See the system, then use stats to craft a story
While watching the NBA Finals over the next two weeks or observing any number of phenomena and attempting to understand outcomes based on behaviors, it is critical to first “see the system” and try to understand its unique rules, logic, and incentives as a way to predict outcomes. For example, in the past teenagers were considered bad drivers and males were far more prone to have losses than females. Auto insurers would gather information about a driver’s age, gender, marital status along with counting stats such as the number of prior accidents and moving violations to determine risk and establish a premium.
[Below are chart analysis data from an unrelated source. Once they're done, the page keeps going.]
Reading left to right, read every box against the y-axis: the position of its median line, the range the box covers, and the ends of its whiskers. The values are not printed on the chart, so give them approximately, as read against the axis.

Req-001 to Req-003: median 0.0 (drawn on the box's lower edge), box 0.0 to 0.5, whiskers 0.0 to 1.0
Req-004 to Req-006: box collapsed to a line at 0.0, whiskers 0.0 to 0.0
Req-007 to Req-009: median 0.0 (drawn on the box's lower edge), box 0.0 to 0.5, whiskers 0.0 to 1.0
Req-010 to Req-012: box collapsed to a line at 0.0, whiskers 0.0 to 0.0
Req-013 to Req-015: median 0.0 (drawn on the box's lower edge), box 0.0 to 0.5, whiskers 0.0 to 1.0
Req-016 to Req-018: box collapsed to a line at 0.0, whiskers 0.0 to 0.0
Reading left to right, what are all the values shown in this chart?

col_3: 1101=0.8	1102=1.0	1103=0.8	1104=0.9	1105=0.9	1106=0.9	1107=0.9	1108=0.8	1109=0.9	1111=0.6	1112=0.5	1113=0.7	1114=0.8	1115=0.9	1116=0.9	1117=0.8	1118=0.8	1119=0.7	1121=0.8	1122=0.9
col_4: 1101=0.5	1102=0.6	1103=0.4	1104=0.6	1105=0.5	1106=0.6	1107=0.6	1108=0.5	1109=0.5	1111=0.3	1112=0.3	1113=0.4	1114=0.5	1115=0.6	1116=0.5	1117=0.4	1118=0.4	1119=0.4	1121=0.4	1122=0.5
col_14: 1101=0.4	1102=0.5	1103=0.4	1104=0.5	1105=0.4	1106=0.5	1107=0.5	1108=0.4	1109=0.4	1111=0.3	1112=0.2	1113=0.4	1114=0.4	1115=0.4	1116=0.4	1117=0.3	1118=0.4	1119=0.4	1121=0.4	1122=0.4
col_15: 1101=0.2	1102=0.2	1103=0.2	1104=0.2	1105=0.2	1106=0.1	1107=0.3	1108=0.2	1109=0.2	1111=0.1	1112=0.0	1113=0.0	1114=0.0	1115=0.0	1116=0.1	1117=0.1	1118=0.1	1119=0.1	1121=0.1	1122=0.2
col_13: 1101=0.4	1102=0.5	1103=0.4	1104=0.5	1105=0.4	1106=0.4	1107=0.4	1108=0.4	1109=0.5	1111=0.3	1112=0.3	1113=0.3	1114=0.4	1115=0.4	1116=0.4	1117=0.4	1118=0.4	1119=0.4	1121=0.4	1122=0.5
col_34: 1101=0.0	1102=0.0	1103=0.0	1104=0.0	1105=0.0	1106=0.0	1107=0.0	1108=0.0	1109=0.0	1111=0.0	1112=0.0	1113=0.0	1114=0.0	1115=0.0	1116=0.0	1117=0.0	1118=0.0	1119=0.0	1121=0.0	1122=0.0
Today, telematics provides detailed information on behaviors such as hard braking, excessive speeding and acceleration, sharp turns and more to provide a much more comprehensive picture of a driver’s true behavior and propensity to have a loss. This provides teenager drivers with a greater ability to demonstrate their relative driving acumen and “earn” a lower premium rather than simply hoping to qualify for a good student discount.
A better understanding of the system through the collection, processing, and refined analysis of granular data can produce more accurate descriptions and understanding of the system and behaviors of the actors within it. In turn, this allows firms to develop better strategies just as NBA teams can when playing in the Finals. Finally, when explaining outcomes we can create better narratives that provide greater insights and understanding than simply “she has the heart of a champion” or “he wanted it more”, even if that story is being written by a robot.
Are there behaviors or phenomena in your business that are hard to understand? Where do you tend to use narratives the most to describe areas that lack quantification? Are there new technologies available to capture more granular system data that you can use to generate new insights and influence outcomes to help achieve your long-term objectives?